**Data extracts**.

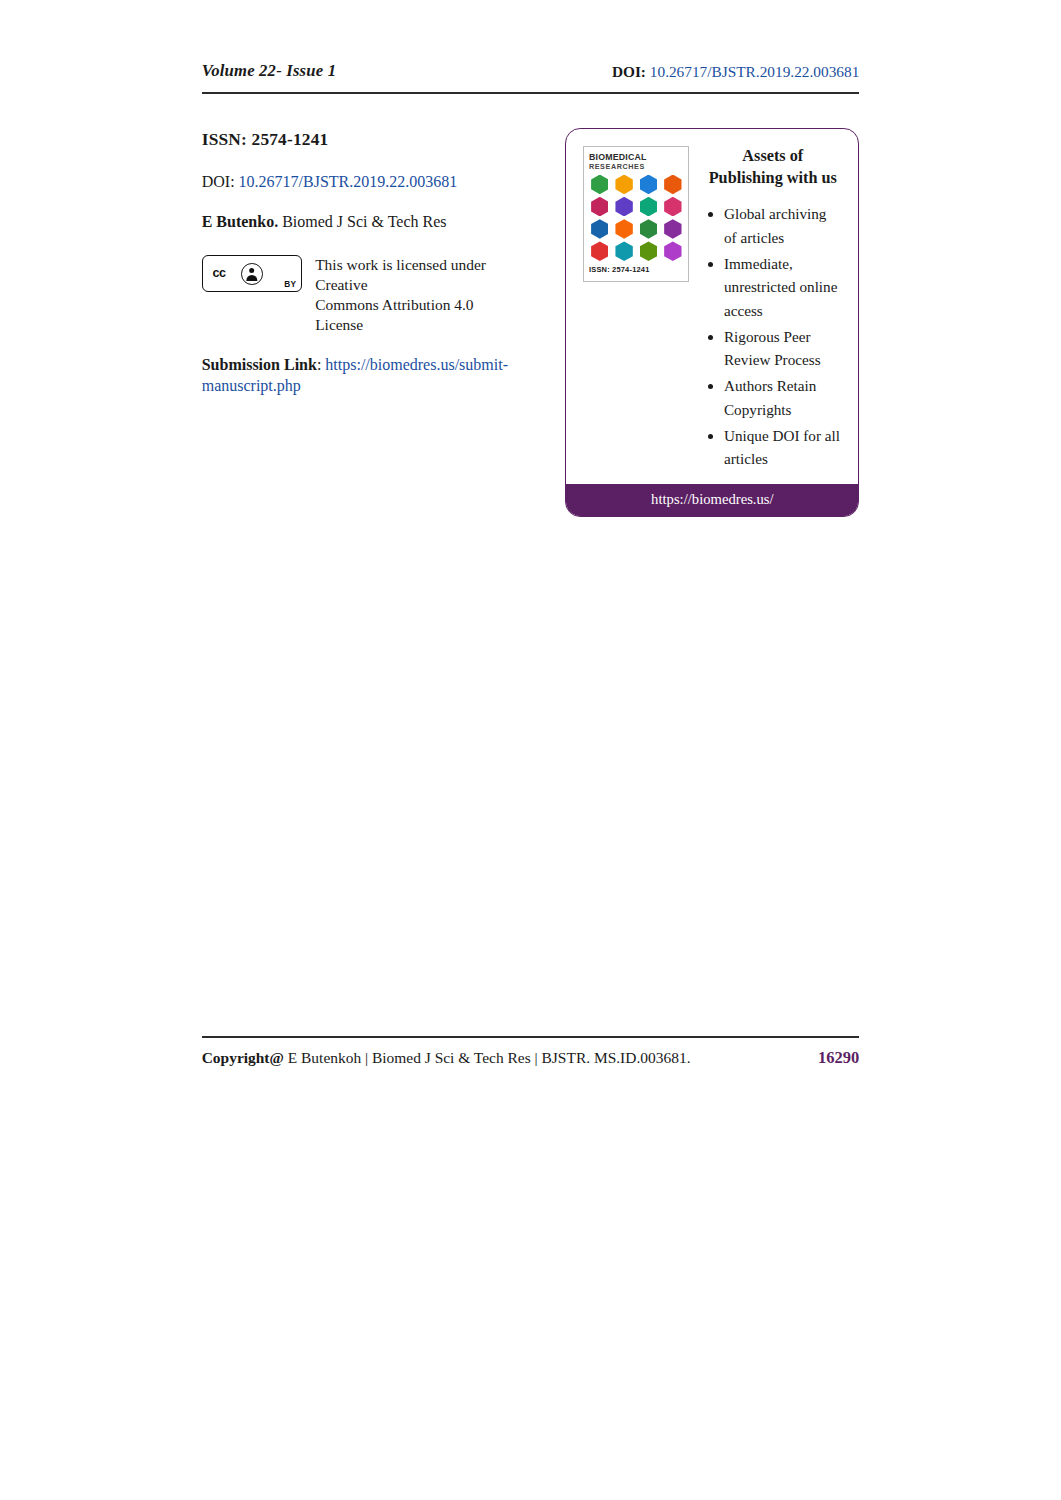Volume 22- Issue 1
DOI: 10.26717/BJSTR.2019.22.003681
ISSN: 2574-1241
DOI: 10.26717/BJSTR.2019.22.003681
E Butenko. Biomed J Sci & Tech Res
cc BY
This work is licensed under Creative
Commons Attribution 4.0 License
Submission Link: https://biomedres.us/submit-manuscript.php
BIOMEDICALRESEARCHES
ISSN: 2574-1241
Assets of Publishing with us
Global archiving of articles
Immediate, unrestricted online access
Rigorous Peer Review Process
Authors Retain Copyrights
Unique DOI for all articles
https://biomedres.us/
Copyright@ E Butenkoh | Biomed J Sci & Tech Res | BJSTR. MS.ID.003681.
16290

**Goal of the exercise**. Only the text of the records belongs in your answer, copied exactly as it appears above.

**Solution to this task**.
Volume 22- Issue 1
DOI: 10.26717/BJSTR.2019.22.003681
ISSN: 2574-1241
DOI: 10.26717/BJSTR.2019.22.003681
E Butenko. Biomed J Sci & Tech Res
cc BY
This work is licensed under Creative
Commons Attribution 4.0 License
Submission Link: https://biomedres.us/submit-manuscript.php
BIOMEDICALRESEARCHES
ISSN: 2574-1241
Assets of Publishing with us
Global archiving of articles
Immediate, unrestricted online access
Rigorous Peer Review Process
Authors Retain Copyrights
Unique DOI for all articles
https://biomedres.us/
Copyright@ E Butenkoh | Biomed J Sci & Tech Res | BJSTR. MS.ID.003681.
16290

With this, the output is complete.